SAMEDI 29 Mai 2021
de 14h00 à 19h00

dans le cadre du cycle
"Vives incitations - année 3"

Animation : Régis MOULU

Thème : Être pris d'une extrême incandescence

Alors là, quand c'est de notre état que dépendent nos agissements, le vecteur passionnel peut s'emballer. Quel plaisir, par conséquent, de se focaliser sur son personnage afin de lui faire vivre un grand moment d'exaltation et d'en tirer pour son texte les fruits... que savoureront vos auditeurs. D'ailleurs, nous mêmes, en écrivant, pouvons nous mettre dans un état favorisant cette tension émotionnelle, comme par contagion. Aussi, gageons que cette séance ne manquera pas de vitalité !

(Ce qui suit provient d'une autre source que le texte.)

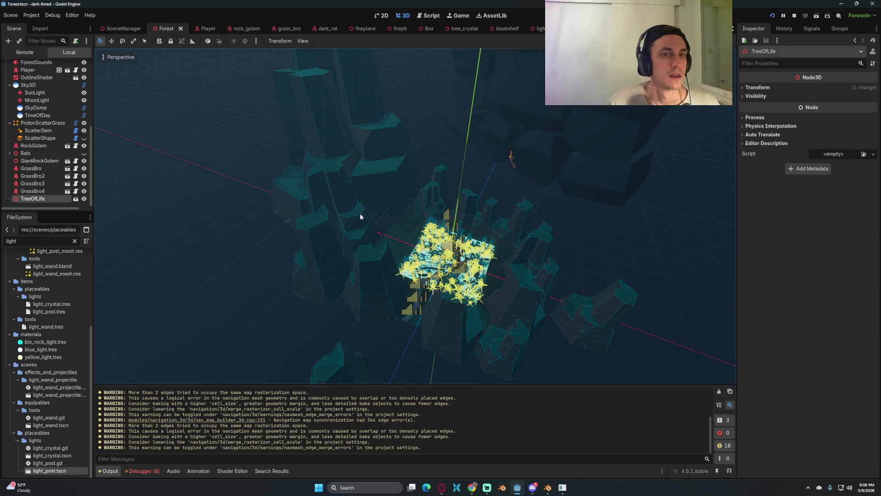
key(f)
scroll(475, 239, up, 5)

Remarque : au-delà de la contrainte formelle (thème), le sujet suivant a été énoncé en début de séance : Écrire un texte où le personnage central va vivre un bonheur intense et frénétique au travers d'une activité, cette dernière lui permettant de transgresser quelque chose qu'il s'interdisait jusque là.
Pour stimuler et renforcer l'écriture et les idées de chacun, un support contenant notamment les techniques pour rendre son récit hypersensible a été distribué en ouverture de session.

 

 

 

 

 

 

 

 

 

 

 

 

 

 

 

Ci-après quelques textes produits durant la séance, notamment (dans l'ordre):


- "Les élans du corps" de Blandine DELGADO

- "Je suis un jeu de cartes sans cesse rebattu" de Régis Moulu

 


"Les élans du corps" de Blandine DELGADO


Il est face à son couloir, les pieds calés, le regard fixe, sec ; tout son corps est bandé, son esprit rassemblé vers le but ultime, incertain. L’état de concentration intense dans lequel il est entré pour parvenir à maîtriser la moindre once d’énergie le plonge dans un monde parallèle, que seuls ces moments de compétition peuvent lui procurer. Comme un toxicomane, plus rien ne compte que la mécanique implacable de l’action de l'adrénaline sur son esprit et son corps. Il sait que le shoot du tir de départ lui procurera plus de plaisir que n’importe quoi d’autre au monde et que la première poussée sera comme un orgasme qui le catapultera dans son couloir, lui bouillant le sans propulsé du cœur en un jet puissant.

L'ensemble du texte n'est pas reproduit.